Retro charm through re-use

Rudolf Schütz is the mayor of Prinzersdorf, Austria. In this interview, he tells us why the municipality decided on a restorative approach and what role sponge and washing-up liquid played in the process.

Mr. Schütz, was it clear from the outset that the ceramic facade was not to be replaced but preserved?
Initially, there were different opinions in the municipal council. We had therefore commissioned a study on this, and the architects did a good job of preparing and comparing the different scenarios with their respective advantages and disadvantages: a new building in a different location, demolition and a new building in the same location, complete gutting, gentle refurbishment and comprehensive refurbishment with insulation of the outer facade.

Why did you then opt for gentle refurbishment?
All those responsible quickly agreed that this was the best solution: firstly, because of the short refurbishment and conversion time of half a year and the cost-effective implementation. At 1.35 million euros, the municipality even stayed below the agreed construction costs of 1.4 million euros. Even a complete gutting would have cost three times our estimated budget. Another argument in favor of renovation was that the town hall is simply well designed in terms of functionality: thanks to its exterior concrete columns and straight axes, room sizes can be easily changed and plenty of daylight enters all areas. Another special feature is the spacious foyer, which we use, for example, for vernissages with up to 150 people or a Christmas market.
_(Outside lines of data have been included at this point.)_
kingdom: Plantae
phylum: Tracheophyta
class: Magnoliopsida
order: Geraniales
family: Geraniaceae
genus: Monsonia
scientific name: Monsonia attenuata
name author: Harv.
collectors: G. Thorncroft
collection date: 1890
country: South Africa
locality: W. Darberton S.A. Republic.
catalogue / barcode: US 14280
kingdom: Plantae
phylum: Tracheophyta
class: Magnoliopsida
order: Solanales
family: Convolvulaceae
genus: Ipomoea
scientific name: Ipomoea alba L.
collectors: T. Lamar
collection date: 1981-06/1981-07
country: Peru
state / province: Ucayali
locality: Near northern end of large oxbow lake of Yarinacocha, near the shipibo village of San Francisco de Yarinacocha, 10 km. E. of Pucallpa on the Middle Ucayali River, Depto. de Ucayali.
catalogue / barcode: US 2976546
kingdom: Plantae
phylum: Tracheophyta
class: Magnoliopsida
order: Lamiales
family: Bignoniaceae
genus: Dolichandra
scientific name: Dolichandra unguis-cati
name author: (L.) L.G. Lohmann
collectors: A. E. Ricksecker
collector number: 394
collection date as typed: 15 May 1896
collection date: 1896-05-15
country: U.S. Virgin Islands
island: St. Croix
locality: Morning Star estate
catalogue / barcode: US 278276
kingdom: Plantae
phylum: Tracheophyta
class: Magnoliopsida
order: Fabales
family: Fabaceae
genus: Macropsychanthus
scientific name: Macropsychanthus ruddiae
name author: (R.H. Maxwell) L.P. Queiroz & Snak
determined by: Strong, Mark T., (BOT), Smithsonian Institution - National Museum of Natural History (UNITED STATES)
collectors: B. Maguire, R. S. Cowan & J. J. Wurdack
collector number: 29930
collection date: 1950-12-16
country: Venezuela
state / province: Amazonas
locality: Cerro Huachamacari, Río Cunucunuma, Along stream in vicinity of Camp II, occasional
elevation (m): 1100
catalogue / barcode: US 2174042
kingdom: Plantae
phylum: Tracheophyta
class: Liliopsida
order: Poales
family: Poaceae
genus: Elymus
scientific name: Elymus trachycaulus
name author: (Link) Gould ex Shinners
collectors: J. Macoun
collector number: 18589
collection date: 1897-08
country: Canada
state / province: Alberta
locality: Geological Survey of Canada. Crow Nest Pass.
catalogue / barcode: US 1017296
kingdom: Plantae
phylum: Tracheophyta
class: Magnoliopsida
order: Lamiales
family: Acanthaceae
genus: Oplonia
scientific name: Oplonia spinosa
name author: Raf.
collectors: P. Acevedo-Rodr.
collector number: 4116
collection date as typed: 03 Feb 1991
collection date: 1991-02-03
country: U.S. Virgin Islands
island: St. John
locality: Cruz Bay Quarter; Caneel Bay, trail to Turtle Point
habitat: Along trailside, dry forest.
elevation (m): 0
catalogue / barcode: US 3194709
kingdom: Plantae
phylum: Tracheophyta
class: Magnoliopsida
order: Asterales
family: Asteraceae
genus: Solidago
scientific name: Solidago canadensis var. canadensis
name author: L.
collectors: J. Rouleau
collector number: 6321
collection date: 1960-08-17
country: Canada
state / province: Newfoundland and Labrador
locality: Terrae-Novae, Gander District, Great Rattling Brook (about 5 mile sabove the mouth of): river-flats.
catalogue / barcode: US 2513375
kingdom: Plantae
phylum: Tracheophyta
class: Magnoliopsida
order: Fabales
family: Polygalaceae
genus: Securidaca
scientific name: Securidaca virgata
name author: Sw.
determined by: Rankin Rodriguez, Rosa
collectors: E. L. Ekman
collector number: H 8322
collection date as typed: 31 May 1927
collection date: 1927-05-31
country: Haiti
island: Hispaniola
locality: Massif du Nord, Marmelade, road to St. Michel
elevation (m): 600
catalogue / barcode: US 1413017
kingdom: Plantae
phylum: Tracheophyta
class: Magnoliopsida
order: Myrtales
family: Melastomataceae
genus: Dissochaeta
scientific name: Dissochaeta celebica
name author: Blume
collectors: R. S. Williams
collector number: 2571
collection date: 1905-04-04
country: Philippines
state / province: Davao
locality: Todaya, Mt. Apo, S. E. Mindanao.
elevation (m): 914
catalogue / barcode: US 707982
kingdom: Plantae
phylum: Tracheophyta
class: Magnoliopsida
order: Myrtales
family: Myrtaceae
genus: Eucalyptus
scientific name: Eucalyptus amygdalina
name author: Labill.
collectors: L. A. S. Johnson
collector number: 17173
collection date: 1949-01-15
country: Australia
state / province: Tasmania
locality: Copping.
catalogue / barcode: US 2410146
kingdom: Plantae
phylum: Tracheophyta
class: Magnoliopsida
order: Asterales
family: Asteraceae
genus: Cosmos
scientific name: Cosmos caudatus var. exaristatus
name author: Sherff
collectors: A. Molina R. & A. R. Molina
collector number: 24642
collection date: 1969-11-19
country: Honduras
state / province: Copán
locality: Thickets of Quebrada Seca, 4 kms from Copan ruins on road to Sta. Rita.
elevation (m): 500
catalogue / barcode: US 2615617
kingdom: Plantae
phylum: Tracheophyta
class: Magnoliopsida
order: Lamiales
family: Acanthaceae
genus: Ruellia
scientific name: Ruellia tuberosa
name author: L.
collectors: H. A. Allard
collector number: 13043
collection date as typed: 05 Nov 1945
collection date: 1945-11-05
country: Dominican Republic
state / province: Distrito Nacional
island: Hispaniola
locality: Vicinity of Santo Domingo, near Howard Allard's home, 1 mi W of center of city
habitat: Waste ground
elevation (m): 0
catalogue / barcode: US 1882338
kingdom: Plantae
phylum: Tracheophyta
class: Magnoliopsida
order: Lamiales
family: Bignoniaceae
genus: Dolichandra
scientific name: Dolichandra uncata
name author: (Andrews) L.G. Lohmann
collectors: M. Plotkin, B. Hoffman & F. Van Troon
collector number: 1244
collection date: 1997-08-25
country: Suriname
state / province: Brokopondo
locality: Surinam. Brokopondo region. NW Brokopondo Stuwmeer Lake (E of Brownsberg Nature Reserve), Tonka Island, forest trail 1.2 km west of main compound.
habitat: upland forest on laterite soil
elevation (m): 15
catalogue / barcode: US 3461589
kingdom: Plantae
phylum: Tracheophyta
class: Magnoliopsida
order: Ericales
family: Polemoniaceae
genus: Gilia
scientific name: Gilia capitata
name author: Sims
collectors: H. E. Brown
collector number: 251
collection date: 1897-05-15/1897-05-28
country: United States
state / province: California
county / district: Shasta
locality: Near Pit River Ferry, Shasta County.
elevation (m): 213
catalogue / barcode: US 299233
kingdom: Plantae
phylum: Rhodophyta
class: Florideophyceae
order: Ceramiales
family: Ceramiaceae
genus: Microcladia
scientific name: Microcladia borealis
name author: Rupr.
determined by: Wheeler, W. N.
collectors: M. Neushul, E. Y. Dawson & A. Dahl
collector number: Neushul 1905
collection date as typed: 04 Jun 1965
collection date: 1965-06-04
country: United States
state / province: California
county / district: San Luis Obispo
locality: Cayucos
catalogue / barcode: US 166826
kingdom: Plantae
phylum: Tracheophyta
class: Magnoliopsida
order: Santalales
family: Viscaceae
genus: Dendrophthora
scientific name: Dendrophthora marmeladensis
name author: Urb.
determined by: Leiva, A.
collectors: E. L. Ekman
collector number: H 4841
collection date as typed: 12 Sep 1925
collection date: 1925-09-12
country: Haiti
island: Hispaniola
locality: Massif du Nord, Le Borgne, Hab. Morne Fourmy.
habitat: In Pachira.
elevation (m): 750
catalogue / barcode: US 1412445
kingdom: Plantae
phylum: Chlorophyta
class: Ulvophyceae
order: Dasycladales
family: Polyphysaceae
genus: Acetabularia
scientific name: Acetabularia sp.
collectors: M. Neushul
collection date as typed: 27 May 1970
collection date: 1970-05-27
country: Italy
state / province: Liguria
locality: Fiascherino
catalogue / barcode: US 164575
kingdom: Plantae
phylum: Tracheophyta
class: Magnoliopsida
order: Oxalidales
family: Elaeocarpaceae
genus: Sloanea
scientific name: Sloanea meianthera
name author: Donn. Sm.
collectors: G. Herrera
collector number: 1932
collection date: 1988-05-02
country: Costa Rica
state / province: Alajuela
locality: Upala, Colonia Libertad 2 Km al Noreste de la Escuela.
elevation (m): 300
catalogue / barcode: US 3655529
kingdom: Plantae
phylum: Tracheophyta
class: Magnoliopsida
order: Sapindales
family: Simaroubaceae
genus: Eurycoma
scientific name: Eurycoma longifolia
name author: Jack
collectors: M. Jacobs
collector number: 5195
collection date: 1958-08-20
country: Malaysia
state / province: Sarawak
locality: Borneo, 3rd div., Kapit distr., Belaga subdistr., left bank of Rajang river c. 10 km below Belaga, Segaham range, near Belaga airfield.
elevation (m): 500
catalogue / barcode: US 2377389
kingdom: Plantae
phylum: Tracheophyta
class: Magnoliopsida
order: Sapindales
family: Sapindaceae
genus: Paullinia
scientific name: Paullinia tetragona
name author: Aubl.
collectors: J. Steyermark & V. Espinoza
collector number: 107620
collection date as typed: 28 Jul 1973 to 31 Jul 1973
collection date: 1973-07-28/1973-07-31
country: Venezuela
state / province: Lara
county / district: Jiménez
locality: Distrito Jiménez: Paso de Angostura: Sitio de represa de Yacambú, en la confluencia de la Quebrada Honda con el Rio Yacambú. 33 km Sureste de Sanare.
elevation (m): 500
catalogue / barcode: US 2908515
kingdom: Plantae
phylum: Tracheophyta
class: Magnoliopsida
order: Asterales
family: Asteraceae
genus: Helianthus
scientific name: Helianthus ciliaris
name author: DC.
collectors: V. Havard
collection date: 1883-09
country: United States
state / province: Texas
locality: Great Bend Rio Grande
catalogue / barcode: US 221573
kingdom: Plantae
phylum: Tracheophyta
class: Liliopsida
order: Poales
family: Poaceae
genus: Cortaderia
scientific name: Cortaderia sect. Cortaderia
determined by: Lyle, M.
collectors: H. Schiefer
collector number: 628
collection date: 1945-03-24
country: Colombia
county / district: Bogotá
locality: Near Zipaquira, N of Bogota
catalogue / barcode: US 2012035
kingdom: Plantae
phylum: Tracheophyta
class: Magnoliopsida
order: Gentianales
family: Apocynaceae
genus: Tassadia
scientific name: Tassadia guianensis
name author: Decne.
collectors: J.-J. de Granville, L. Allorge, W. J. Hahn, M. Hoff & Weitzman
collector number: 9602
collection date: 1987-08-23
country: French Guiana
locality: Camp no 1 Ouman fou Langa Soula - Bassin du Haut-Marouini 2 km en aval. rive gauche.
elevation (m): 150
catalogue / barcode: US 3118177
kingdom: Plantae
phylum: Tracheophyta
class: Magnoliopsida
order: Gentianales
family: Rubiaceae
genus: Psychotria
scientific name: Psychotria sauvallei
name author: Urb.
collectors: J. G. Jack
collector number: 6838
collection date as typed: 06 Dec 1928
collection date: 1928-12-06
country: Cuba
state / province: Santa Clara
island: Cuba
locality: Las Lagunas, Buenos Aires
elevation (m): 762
With today's construction costs, we could never have afforded this generosity in a new building.

What image did the town hall have among the population?
Before the renovation, the opinion of the building was not the best, especially among younger people. Buildings from the 1970s are generally not held in very high esteem and are often torn down.

And today?
After the renovation, things have changed completely. Many young people now find the city hall retro, they identify with it. The coolness factor has increased enormously. And there is also a greater awareness that preserving the existing building and reusing and recycling building materials is much better for the climate and resource conservation than demolition and new construction. We have also communicated this aspect a lot, for example in connection with the nomination for the Austrian Building Owner Award 2022.


You decided to leave the ceramic tiles on the facade during the renovation.
Removing them in order to then install exterior insulation would have been far too time-consuming and expensive. We therefore opted for interior insulation with environmentally friendly glass foam panels. They are only ten centimeters thick and don't take up much space.

Did some of the ceramic tiles have to be replaced?
No, we still have a small stock in the basement - which is good, because these tiles are no longer manufactured. But all of them were still perfectly intact, so we didn't have to touch anything up. Instead, we just had the tiles cleaned: by hand with a sponge and regular dish detergent. That didn't even cost us 2,000 euros, and the tiles look like new. This is simply an ingenious material. The good quality of the ceramic tiles made the gentle refurbishment possible in the first place.

What makes the tiles so special for you?
The fact that no two look exactly alike. The yellow speckles were created by sprinkling quartz by hand. In addition, thanks to the color design, the tiles are very resistant to dirt.

Is the color scheme also reflected in the interior of the town hall?
Originally, the floors, wall colors, and furniture such as sofas and armchairs were also yellow, beige, and blue. In the 1990s, for example, the chairs were simply reupholstered in red fabric. There was probably a lack of feeling for it. The architects have now taken up the original colors again very charmingly, even in the interior. The carpets and floor tiles in the sanitary areas are blue, the chairs and armchairs are yellow.

What is your conclusion?
I am simply happy that we have renovated the town hall. It has a new appreciation. It's a bit like restoring a classic car. Even those who were skeptical at first are now thrilled. The quality of construction is so outstanding that the town hall can stand for a few more centuries if it's left to stand.